# My Petco Baby Betta



## EmilyN (Jan 22, 2012)

I'm just calling him 'Little Fish' for now. Looks like he's gonna be teal maybe? I've had him for 2 days. He's the smallest pet I've ever owned!

He's a little pale here because I'd just recently changed his water but he brightened back up toward the end. He posed for some of the pictures very nicely. :-D


----------



## Fawnleaf (Aug 31, 2010)

Aww! He's so cute! Hopefully with good care and attention he will brighten up quick! They are really hard to take care of but it looks like you are doing an excellent job!


----------



## Boikazi4o9 (Jan 24, 2012)

He look like a she :lol:. But congrat on the new fish : )


----------



## Shirleythebetta (Jan 9, 2012)

Glad to see you have a new little one! Word of caution though about those castles. I just had to remove one from my tank because the inside of the entrance was very very sharp and tore one of my girls fins up.


----------



## EmilyN (Jan 22, 2012)

Shirleythebetta said:


> Glad to see you have a new little one! Word of caution though about those castles. I just had to remove one from my tank because the inside of the entrance was very very sharp and tore one of my girls fins up.
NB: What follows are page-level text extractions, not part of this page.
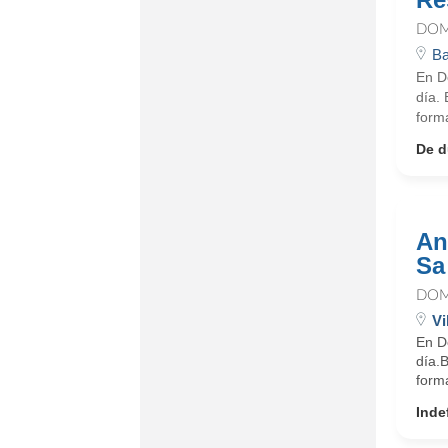
DOM
Ba
En D
día.
form
De d
An
Sa
DOM
Vi
En D
día.
form
Inde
Thanks for the warning about the castle. I made sure to check for any sharpness before buying it. It did have a couple of spots that I ended up filing down to ensure that it wouldn't hurt a fish. Hopefully I did good enough. I did have it in my last betta's tank and he never hurt himself on it. Thank you again, I truly appreciate the concern.


----------



## Shirleythebetta (Jan 9, 2012)

good, at least you were smarter than me. I had it for my other community tank that had tons of different fish (no bettas) so I stuck it in the betta tank. I learned from it so thats the important thing I guess and she is healing wonderfully from my mistake.


----------



## EmilyN (Jan 22, 2012)

Learning the hard way. It's never fun. But like you said, at least you learned. And when you do check for sharpness on any new decoration, if it had only a few small spots, just file them down with a nail file or rough sand paper. Works like a charm


----------



## EmilyN (Jan 22, 2012)

My baby's fins are growing more every day and he (might be a she, but I refer to it as a him for now) is quickly getting more colorful. His fins had no color to them when I got him and today they have a beautiful blue-ish shimmer to them. His body only shows color when his scales catch the light just right but I can clearly see the color of the fins. And it looks like he just might be a CT. I figured he was a VT but today I noticed the points beginning to show. What an exciting thing it is to raise a baby betta!


----------